# What's the story with Mavic Freehub Lube????



## fightingiris61 (Oct 30, 2011)

Mineral oil? Shimano Brake Fluid? (Really?? don't think so) Anything but sythetic? 

I'm asking because I can't find any Pedros Road Rage, What else can I use? What have your guys used with success? TIA.


----------



## cxwrench (Nov 9, 2004)

mineral oil. really. used it for years and years, never a problem. some use mobil 1, i've tried it and it works as well. i'd stick w/ mineral oil as that is what mavic recommends.


----------



## 251 (Nov 2, 2009)

I used mineral until I found some Pedro's Road Rage (I believe I got it from REI).

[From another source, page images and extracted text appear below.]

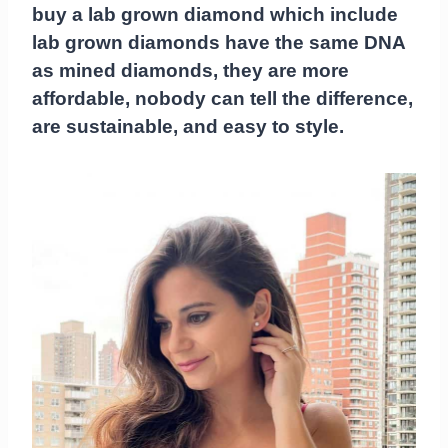
buy a lab grown diamond which include
lab grown diamonds have the same DNA
as mined diamonds, they are more
affordable, nobody can tell the difference,
are sustainable, and easy to style.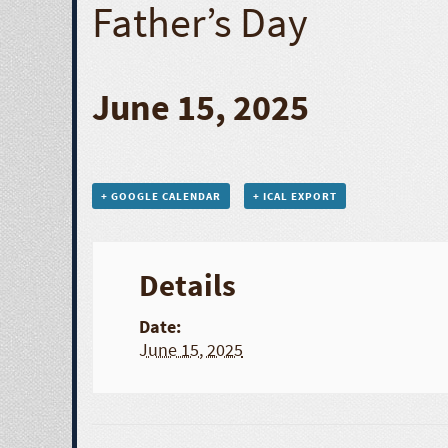
Father’s Day
June 15, 2025
+ GOOGLE CALENDAR
+ ICAL EXPORT
Details
Date:
June 15, 2025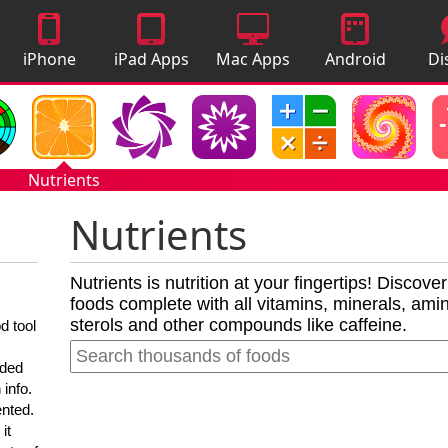
iPhone
iPad Apps
Mac Apps
Android
Di
Apps
Apps
A
Nutrients
Nutrients
Nutrients is nutrition at your fingertips! Discove
foods complete with all vitamins, minerals, amino
sterols and other compounds like caffeine.
d tool
nded
 info.
ented.
it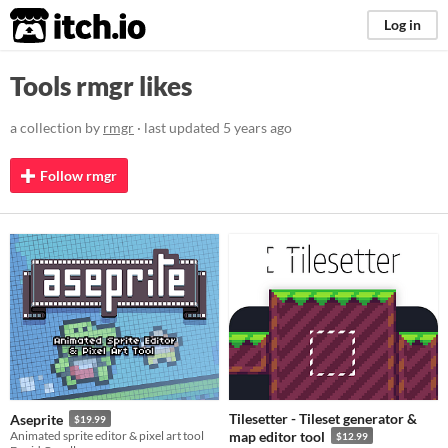
itch.io
Log in
Tools rmgr likes
a collection by
rmgr
· last updated
5 years ago
Follow rmgr
Tilesetter - Tileset generator &
Aseprite
$19.99
Animated sprite editor & pixel art tool
map editor tool
$12.99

I don't ride the Mavic hubs anymore, but when I did, I didn't notice a difference between mineral oil and road rage.

Here are some good links I found for Mavic hub service: Mavic Freehub Service


----------



## Kerry Irons (Feb 25, 2002)

*Translation problem*



fightingiris61 said:


> Mineral oil? Shimano Brake Fluid? (Really?? don't think so) Anything but sythetic?
> 
> I'm asking because I can't find any Pedros Road Rage, What else can I use? What have your guys used with success? TIA.

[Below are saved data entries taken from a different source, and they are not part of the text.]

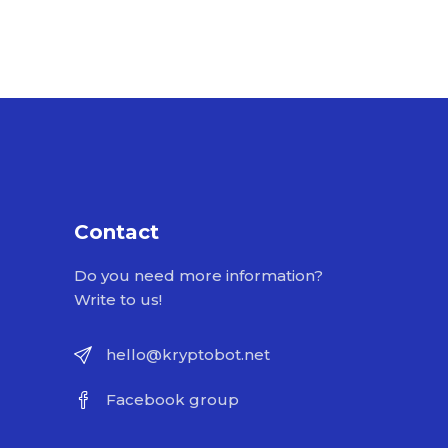
Contact
Do you need more information?
Write to us!
hello@kryptobot.net
Facebook group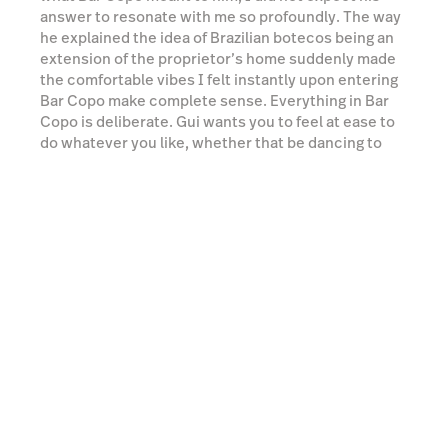
default behaviour here, do whatever you like.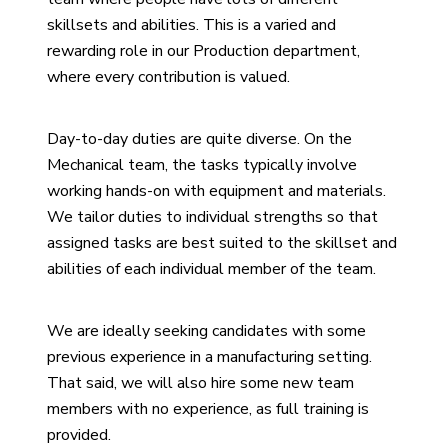
skillsets and abilities. This is a varied and
rewarding role in our Production department,
where every contribution is valued.
Day-to-day duties are quite diverse. On the
Mechanical team, the tasks typically involve
working hands-on with equipment and materials.
We tailor duties to individual strengths so that
assigned tasks are best suited to the skillset and
abilities of each individual member of the team.
We are ideally seeking candidates with some
previous experience in a manufacturing setting.
That said, we will also hire some new team
members with no experience, as full training is
provided.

The "mineral oil" thing is a translation problem from French. It literally means "oil from the ground" as opposed to vegetable oil. IOW, any oil will work just fine. No need for anything special. Plus, you don't have to recite any French existential poetry, quote Voltaire, or wear a beret'


----------



## fightingiris61 (Oct 30, 2011)

Kerry Irons said:


> The "mineral oil" thing is a translation problem from French. It literally means "oil from the ground" as opposed to vegetable oil. IOW, any oil will work just fine. No need for anything special. Plus, you don't have to recite any French existential poetry, quote Voltaire, or wear a beret'


Whoaa! Thank God!! I was worried about the Beret thing

Thanks for the info guys!


----------